**JOB ITEM**
Check every line of the entries below for the word "Текстильне", and copy the ones that have it.

##### AVAILABLE RECORDS #####

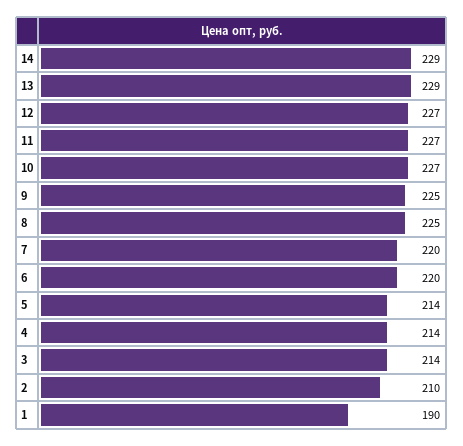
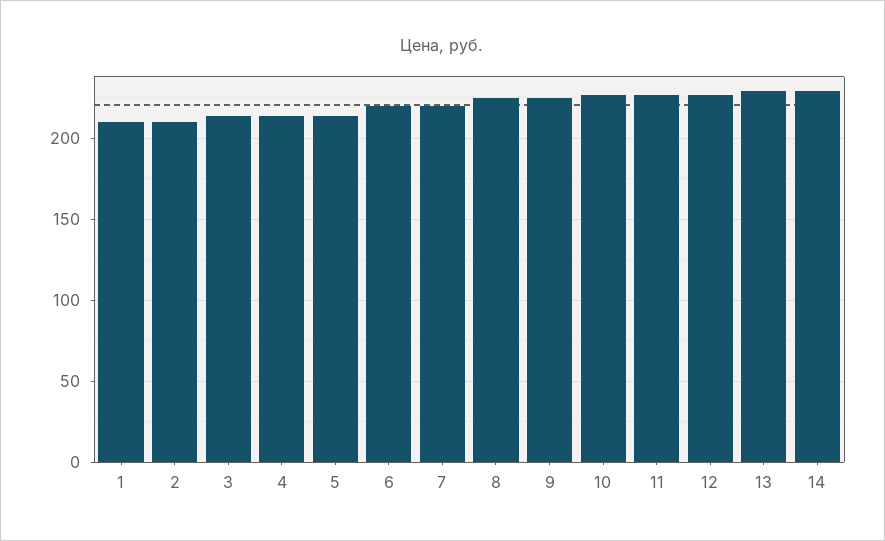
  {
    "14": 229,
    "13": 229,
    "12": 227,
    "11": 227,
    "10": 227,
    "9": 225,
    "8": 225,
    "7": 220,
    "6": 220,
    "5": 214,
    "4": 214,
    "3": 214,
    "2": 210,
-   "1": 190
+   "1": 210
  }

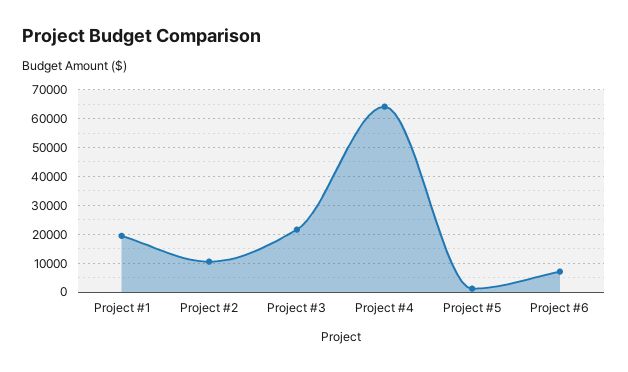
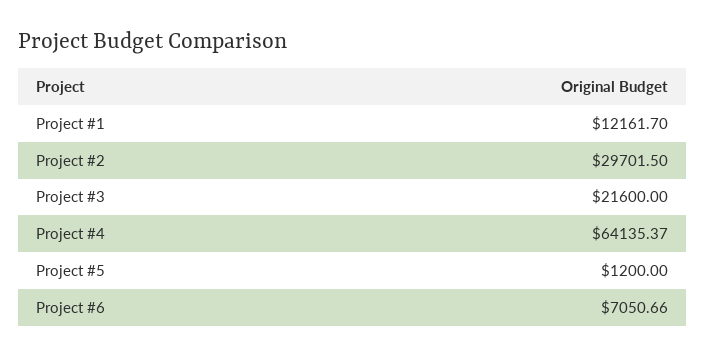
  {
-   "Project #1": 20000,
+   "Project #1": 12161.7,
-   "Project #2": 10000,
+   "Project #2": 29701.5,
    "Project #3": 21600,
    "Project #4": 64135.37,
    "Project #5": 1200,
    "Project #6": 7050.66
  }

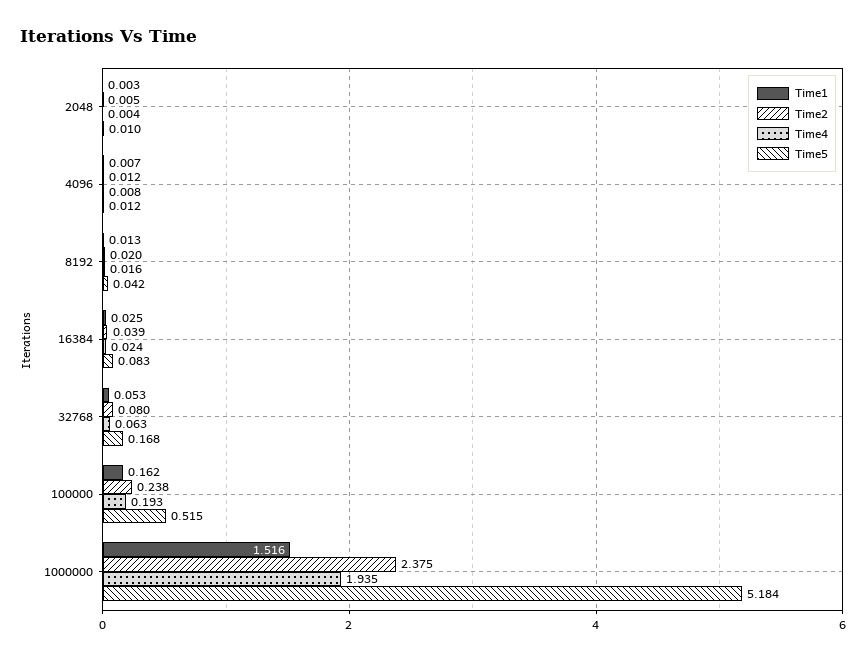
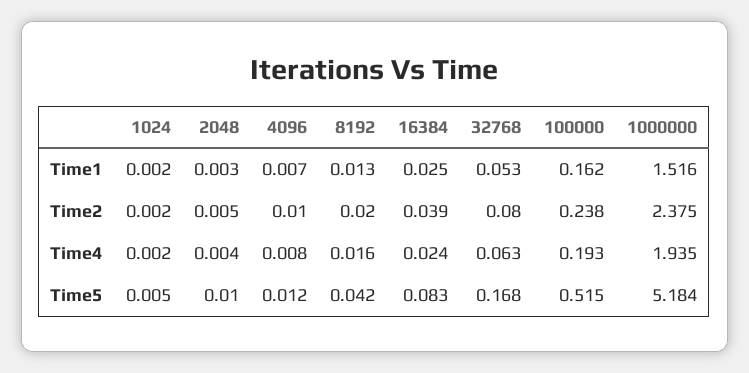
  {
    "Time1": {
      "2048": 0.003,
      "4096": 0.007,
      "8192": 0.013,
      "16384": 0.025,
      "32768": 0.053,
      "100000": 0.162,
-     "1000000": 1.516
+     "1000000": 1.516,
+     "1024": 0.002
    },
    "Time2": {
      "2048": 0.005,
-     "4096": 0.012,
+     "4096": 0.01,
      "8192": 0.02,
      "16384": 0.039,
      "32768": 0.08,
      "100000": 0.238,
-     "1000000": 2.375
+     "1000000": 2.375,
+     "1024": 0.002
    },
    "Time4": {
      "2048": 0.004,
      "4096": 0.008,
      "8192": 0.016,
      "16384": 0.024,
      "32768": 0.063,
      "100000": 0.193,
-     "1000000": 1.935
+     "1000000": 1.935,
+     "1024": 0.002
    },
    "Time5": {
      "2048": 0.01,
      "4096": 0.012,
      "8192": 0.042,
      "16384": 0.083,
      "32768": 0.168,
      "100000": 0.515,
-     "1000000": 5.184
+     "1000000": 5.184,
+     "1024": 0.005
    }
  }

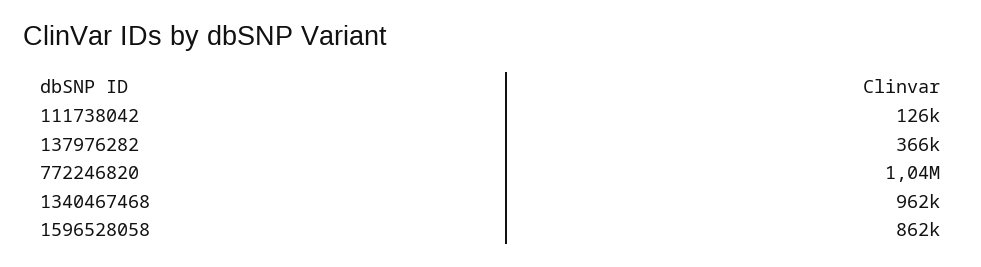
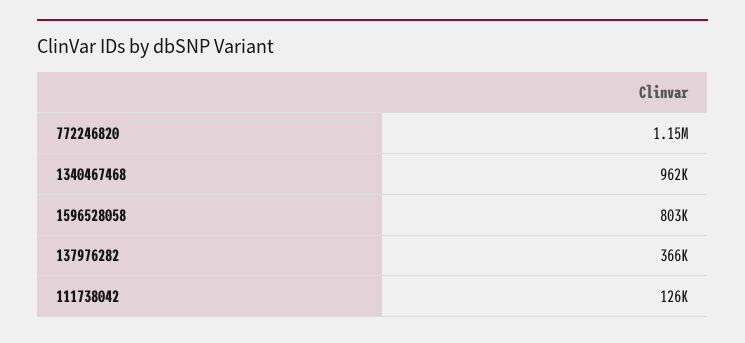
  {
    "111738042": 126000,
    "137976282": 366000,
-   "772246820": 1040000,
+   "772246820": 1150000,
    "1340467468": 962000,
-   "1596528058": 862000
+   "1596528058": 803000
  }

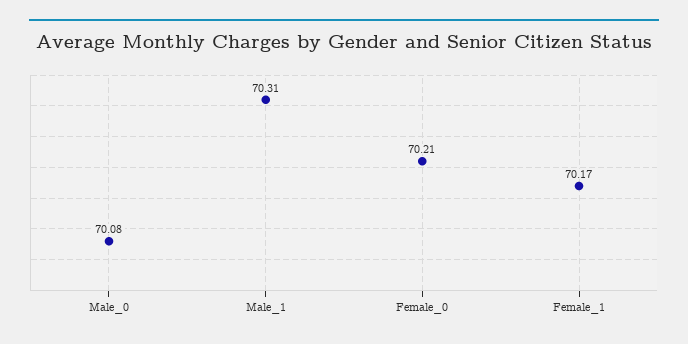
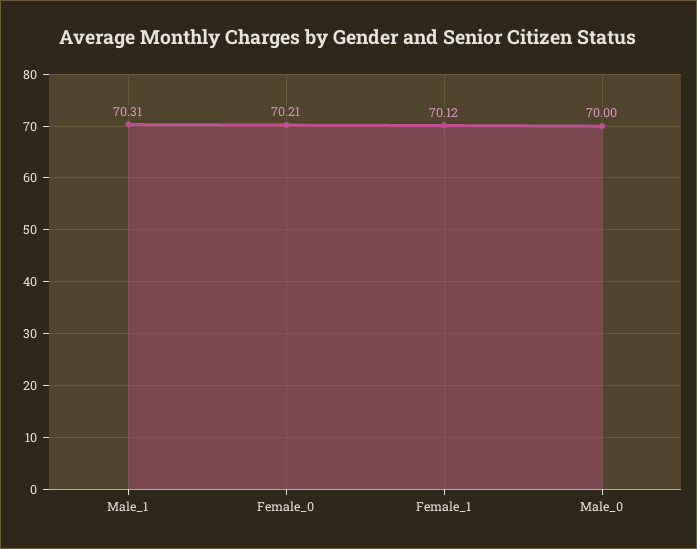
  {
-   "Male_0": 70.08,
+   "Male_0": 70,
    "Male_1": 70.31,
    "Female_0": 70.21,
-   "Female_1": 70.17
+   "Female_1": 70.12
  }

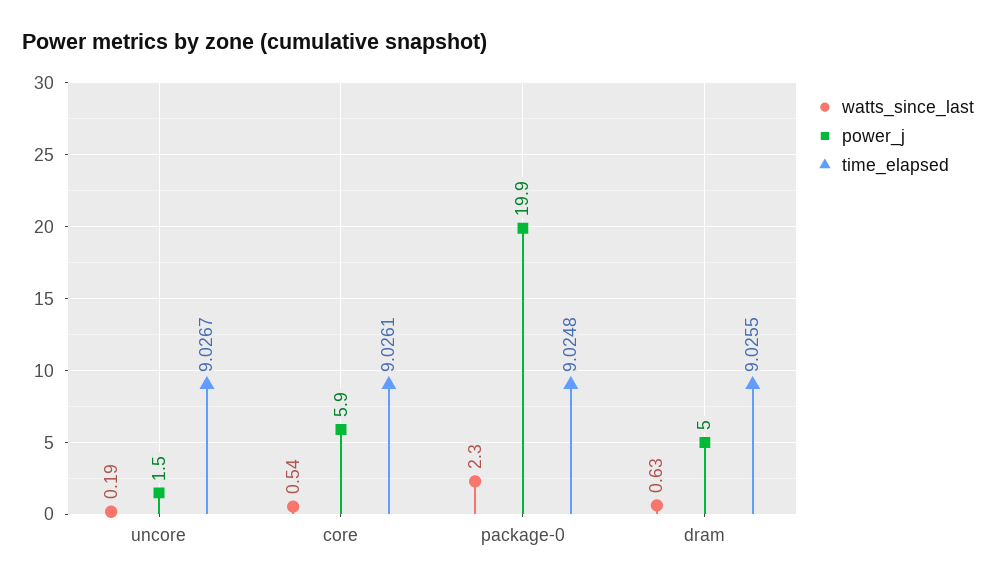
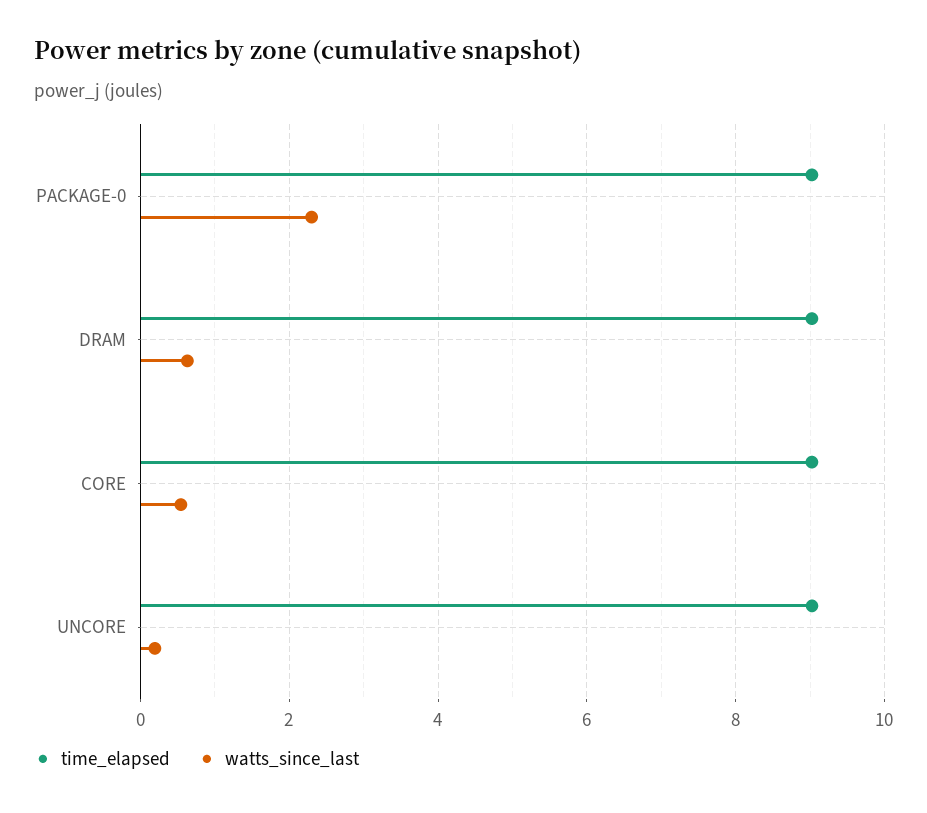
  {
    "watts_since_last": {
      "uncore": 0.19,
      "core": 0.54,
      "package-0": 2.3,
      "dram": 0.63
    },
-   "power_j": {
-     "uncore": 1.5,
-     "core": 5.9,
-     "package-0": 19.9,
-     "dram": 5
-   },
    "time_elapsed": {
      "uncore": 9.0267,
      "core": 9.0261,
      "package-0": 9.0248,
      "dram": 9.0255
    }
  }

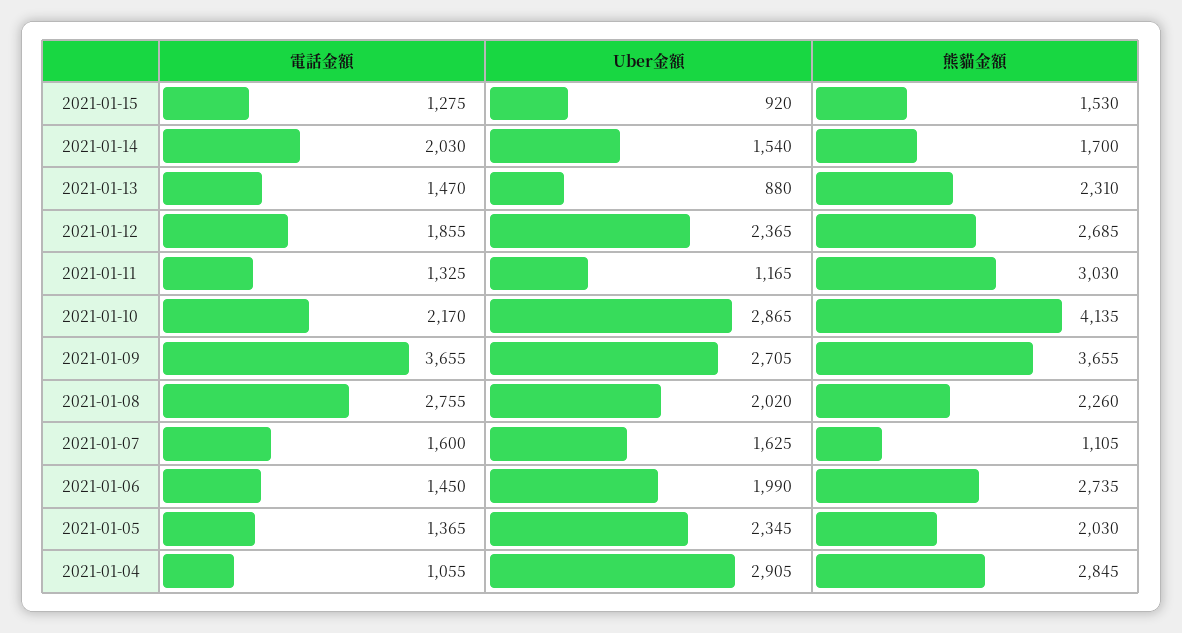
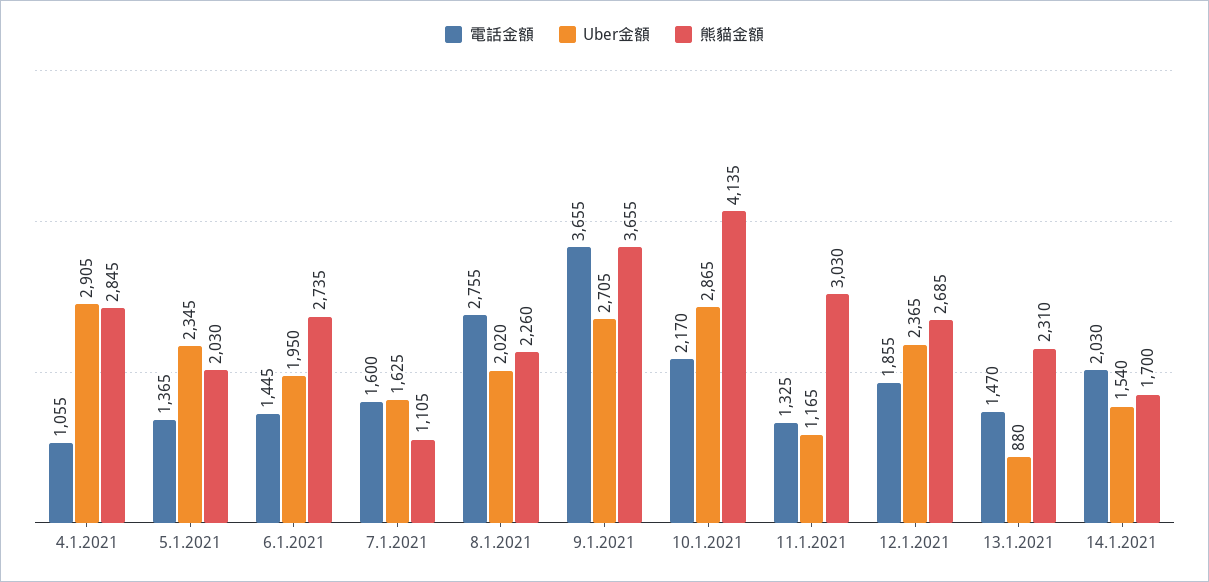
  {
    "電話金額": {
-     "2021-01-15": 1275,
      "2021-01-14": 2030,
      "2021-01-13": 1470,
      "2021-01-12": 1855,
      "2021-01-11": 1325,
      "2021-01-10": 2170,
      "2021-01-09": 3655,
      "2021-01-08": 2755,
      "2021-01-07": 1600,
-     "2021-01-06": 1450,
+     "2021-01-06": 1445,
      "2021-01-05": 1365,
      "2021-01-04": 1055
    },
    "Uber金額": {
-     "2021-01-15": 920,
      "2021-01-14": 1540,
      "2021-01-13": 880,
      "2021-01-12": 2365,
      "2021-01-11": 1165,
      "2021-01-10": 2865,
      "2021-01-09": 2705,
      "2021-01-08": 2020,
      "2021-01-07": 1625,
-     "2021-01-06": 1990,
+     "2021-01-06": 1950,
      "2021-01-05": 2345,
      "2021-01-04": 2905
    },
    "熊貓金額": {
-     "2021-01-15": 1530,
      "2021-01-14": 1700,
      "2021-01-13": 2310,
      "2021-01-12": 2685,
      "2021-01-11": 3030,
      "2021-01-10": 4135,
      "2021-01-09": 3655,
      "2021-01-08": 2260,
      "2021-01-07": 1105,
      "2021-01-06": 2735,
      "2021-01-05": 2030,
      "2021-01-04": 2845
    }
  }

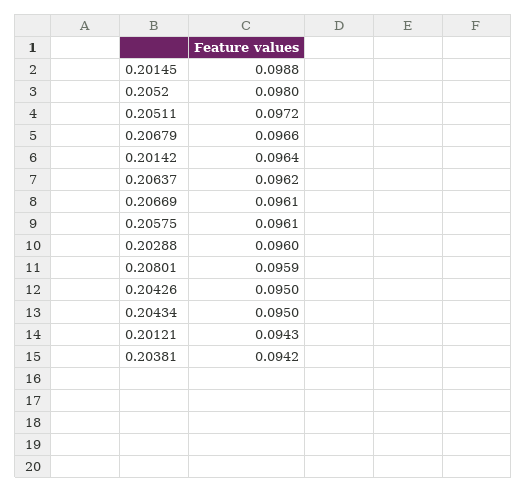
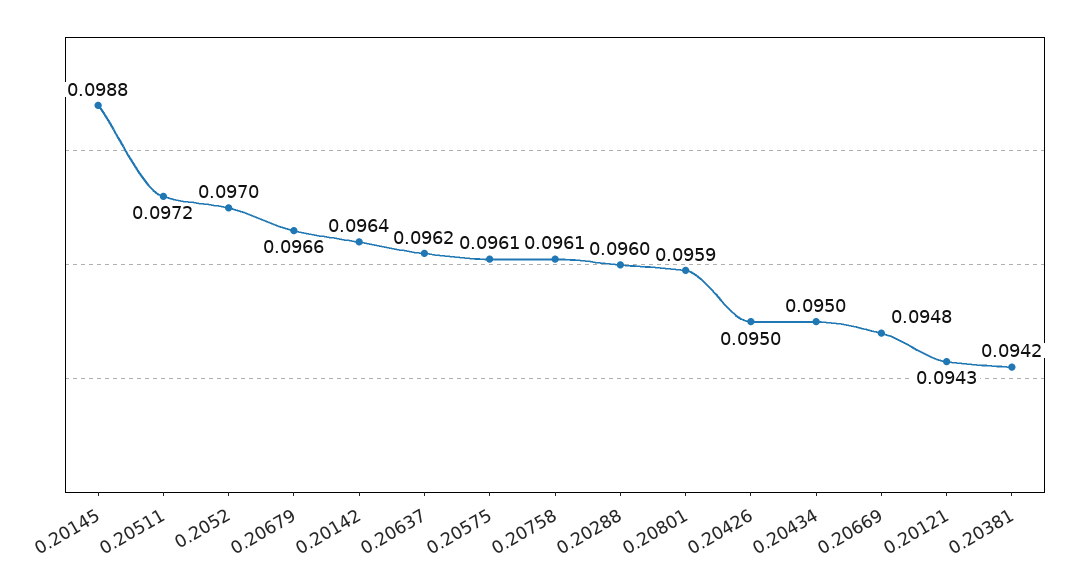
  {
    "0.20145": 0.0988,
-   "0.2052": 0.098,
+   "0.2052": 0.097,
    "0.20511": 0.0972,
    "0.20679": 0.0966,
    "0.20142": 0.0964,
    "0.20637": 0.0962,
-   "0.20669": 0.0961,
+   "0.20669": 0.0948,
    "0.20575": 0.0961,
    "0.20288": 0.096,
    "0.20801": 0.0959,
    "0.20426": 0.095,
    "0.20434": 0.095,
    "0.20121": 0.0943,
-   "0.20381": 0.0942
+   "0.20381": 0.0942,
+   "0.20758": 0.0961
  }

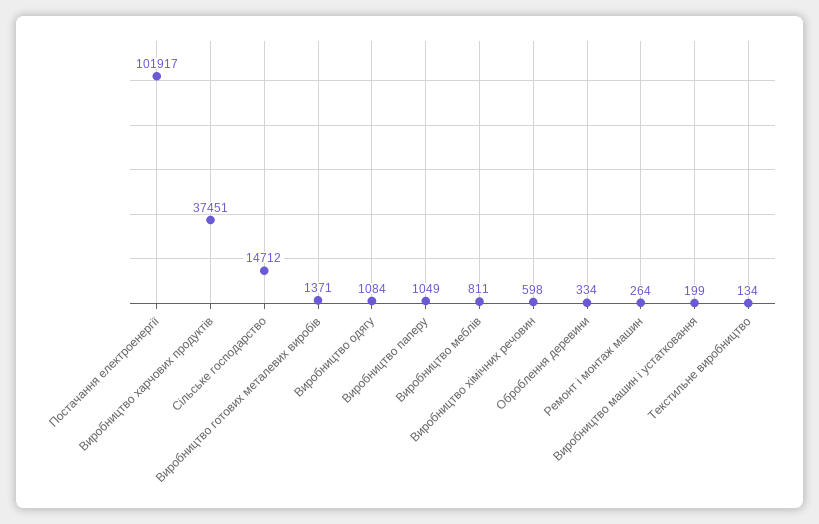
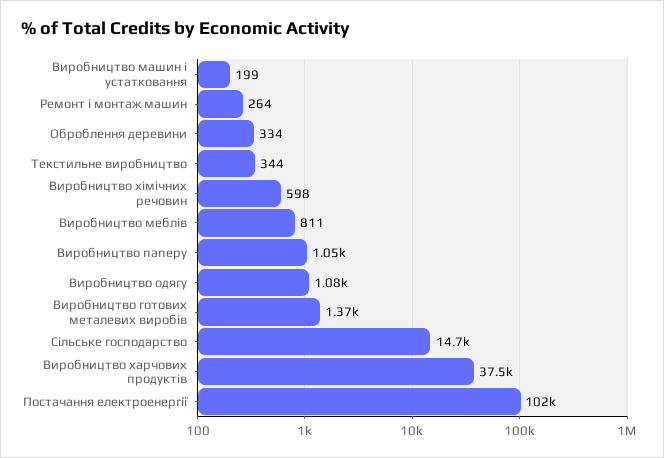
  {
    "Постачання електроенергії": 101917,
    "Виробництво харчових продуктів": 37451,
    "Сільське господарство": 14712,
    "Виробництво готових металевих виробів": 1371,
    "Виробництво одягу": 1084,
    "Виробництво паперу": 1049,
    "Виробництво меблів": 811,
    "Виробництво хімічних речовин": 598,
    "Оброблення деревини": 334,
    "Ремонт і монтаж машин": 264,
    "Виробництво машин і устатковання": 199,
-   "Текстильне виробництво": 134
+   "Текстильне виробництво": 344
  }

#####

**ANSWER AREA**
-   "Текстильне виробництво": 134
+   "Текстильне виробництво": 344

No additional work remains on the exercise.